Practical skills are to be absorbed over the lifetime of
an architect's career, and are much more efficiently dealt
with in practice than in an educational context where the
simulation of the theatre of reality is an ineffectual surrogate.
Pushed to become a project with research based qualifications,
architecture education draws its models more and more from
the hard sciences. Swelling suffers defeat to housing, matter
to material performance, and the creating of communicative
environments to space planning. Hypotheses and frameworks
of investigation provide a methodology of approach wherein
raw material or ideas are never understood holistically,
but inasmuch as they are useful to the objective model brought
to bear on them. Conclusive instrumental knowledge becomes
prioritized over what might be perceived as being feeling-based,
idiosyncratic, or perhaps personal. Yes, at what cost to
the material being dealt with, to the process of investigation,
and to the concerns of the human beings involved in the
creative act does such research come?
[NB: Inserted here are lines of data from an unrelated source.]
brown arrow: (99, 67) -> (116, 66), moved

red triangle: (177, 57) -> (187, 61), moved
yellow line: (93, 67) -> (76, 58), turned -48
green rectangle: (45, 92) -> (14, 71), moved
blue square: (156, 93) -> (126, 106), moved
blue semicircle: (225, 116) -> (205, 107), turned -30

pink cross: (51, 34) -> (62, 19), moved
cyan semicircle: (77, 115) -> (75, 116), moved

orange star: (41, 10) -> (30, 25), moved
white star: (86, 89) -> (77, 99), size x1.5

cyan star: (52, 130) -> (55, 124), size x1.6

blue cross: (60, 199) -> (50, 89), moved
Coming to the table
with a pre-defined project in search of a definitive conclusion
is much like seeing the world through a perspective drawing
- the reality beyond is manipulated so as to be coherent,
accessible, and even useful. As evident in the drawing technique,
interpretations cannot masquerade as truths. Regardless
of the strength of the description, the full richness of
the world cannot be exhausted by any one perspective. Must
such an objectifying move the thought of in opposition to
the sensuous reality and the temporal conditions that got
one there? If such thought takes us beyond us, must it do
so at our own expense? What would it take to transcend without
relinquishing the journey through material? In the middle
ages, something got in the way of our experience of matter
qua matter - namely significance. Matter was not considered
to be a blank receptacle for external "research"
projections, but came with its meaning already in place.
Just as in the case of perspective, no projective techniques
can lay claim to the concrete reality of real space. In
subjugating the uniqueness of human creativity to a universal
condition, the explicit advantage of an instrumental thought
process becomes a clear disadvantage in the context of human-based
architectural space. Only on a level of abstraction, where
in the original situational nature of the world is translated
into a system, does such an approach appear useful.
Current
architectural education focuses almost exclusively on applicable
technical subjects, while most of these matters are firmly
in the hands of those better equipped to handle them. Surely
architects should be home in such an environment, but they
don't have to imitate engineers or to claim authority in
the subject. There exist concerns and areas of knowledge
very specific to architecture, such as its cultural, poetic,
and social role, that are seriously underrepresented in
current curricula. Architecture education should confront
what it is that uniquely presents itself within the discipline
in lieu of a more dire understanding of the field as a form
of applied engineering. Architecture is fundamentally a
human discipline, rooted in practical life and characterized
by typical human situations such as dining, walking or reading.
That the weakest part of our current academic studies is
in humanistic research, presents a significant paradox.
Unfortunately, most schools of architecture, due to a lack
of apprehension or of fundamental leadership, are in little
position to take on such a task. Nevertheless, in many parts
of the world there exist environments that continue to nurture
an understanding of the unique cultural role of architecture.